Exercise goal:
Return the following from the records below: each line, word for word, starting with the line that contains "right ankle: (234, 301)" and going on through the line that contains "left ear: (102, 77)", with nothing outside that range.

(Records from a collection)
● ● ● ● ●

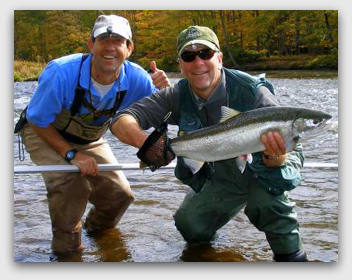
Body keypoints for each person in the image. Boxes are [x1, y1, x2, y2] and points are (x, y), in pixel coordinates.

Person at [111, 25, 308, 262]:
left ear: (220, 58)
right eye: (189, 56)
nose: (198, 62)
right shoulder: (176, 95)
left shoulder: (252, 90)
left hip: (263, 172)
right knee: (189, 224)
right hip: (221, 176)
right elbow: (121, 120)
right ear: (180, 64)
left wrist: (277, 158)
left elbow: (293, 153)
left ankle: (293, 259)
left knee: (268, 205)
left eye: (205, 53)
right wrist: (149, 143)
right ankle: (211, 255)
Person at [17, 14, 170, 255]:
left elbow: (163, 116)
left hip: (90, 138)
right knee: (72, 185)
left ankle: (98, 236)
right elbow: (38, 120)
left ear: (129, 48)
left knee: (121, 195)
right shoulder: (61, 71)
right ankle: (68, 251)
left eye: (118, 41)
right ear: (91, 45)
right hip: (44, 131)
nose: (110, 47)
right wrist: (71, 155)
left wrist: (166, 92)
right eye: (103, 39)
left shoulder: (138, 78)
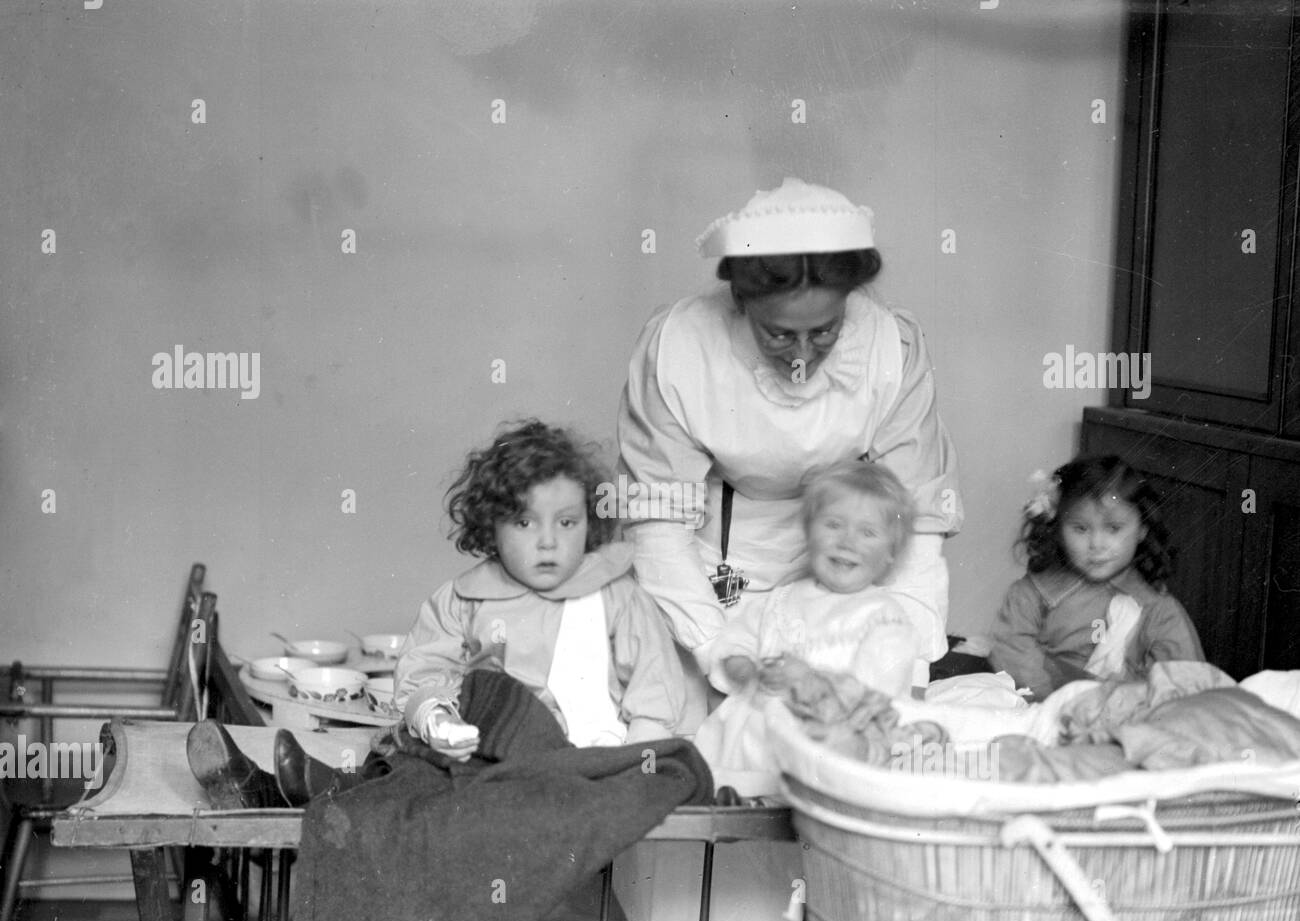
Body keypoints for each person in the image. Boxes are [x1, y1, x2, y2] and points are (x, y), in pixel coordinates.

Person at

● ● ● ● ●

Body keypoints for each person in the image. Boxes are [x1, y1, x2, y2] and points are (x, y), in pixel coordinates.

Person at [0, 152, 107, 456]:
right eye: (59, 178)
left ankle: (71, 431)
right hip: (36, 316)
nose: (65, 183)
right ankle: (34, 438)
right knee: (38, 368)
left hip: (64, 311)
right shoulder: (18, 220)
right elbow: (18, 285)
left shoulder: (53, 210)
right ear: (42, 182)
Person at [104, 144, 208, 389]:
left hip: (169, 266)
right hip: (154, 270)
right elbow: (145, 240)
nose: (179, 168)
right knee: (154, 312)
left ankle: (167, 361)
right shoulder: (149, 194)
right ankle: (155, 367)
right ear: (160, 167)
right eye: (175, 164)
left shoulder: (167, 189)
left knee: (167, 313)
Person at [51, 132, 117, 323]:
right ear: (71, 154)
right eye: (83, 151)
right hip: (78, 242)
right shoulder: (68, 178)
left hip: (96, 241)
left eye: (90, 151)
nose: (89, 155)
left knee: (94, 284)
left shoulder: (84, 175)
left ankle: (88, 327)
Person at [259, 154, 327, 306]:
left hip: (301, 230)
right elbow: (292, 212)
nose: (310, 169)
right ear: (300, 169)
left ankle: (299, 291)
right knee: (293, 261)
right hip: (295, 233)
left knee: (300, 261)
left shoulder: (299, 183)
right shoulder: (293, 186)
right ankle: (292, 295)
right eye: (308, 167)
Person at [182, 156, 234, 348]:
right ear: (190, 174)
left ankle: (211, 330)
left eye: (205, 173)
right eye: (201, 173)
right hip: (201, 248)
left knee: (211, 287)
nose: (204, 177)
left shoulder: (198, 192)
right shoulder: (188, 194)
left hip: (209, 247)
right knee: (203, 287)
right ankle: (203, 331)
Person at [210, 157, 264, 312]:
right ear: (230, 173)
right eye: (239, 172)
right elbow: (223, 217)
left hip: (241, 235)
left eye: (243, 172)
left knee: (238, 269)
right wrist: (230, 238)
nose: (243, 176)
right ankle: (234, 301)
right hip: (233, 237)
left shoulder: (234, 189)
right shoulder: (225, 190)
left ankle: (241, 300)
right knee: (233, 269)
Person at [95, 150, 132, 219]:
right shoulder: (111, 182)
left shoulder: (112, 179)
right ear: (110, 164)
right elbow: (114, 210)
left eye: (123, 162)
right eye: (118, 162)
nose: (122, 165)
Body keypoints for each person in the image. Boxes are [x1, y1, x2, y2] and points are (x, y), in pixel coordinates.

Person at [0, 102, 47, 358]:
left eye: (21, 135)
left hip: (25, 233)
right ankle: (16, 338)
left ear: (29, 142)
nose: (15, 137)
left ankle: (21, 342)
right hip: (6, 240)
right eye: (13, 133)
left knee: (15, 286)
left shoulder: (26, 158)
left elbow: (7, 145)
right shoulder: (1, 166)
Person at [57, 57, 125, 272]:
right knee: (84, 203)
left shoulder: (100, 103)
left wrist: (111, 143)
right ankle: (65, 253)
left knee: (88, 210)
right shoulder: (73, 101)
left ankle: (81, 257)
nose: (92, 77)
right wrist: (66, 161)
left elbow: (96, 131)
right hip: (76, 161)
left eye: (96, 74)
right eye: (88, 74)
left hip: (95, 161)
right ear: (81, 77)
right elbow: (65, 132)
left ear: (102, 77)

● ● ● ● ●

Answer:
right ankle: (234, 301)
right hip: (233, 237)
left shoulder: (234, 189)
right shoulder: (225, 190)
left ankle: (241, 300)
right knee: (233, 269)
Person at [95, 150, 132, 219]:
right shoulder: (111, 182)
left shoulder: (112, 179)
right ear: (110, 164)
right elbow: (114, 210)
left eye: (123, 162)
right eye: (118, 162)
nose: (122, 165)
Body keypoints for each person in the image. Boxes are [x1, y1, x2, y2] and points are (x, y), in pixel coordinates.

Person at [0, 102, 47, 358]:
left eye: (21, 135)
left hip: (25, 233)
right ankle: (16, 338)
left ear: (29, 142)
nose: (15, 137)
left ankle: (21, 342)
right hip: (6, 240)
right eye: (13, 133)
left knee: (15, 286)
left shoulder: (26, 158)
left elbow: (7, 145)
right shoulder: (1, 166)
Person at [57, 57, 125, 272]:
right knee: (84, 203)
left shoulder: (100, 103)
left wrist: (111, 143)
right ankle: (65, 253)
left knee: (88, 210)
right shoulder: (73, 101)
left ankle: (81, 257)
nose: (92, 77)
right wrist: (66, 161)
left elbow: (96, 131)
right hip: (76, 161)
left eye: (96, 74)
right eye: (88, 74)
left hip: (95, 161)
right ear: (81, 77)
right elbow: (65, 132)
left ear: (102, 77)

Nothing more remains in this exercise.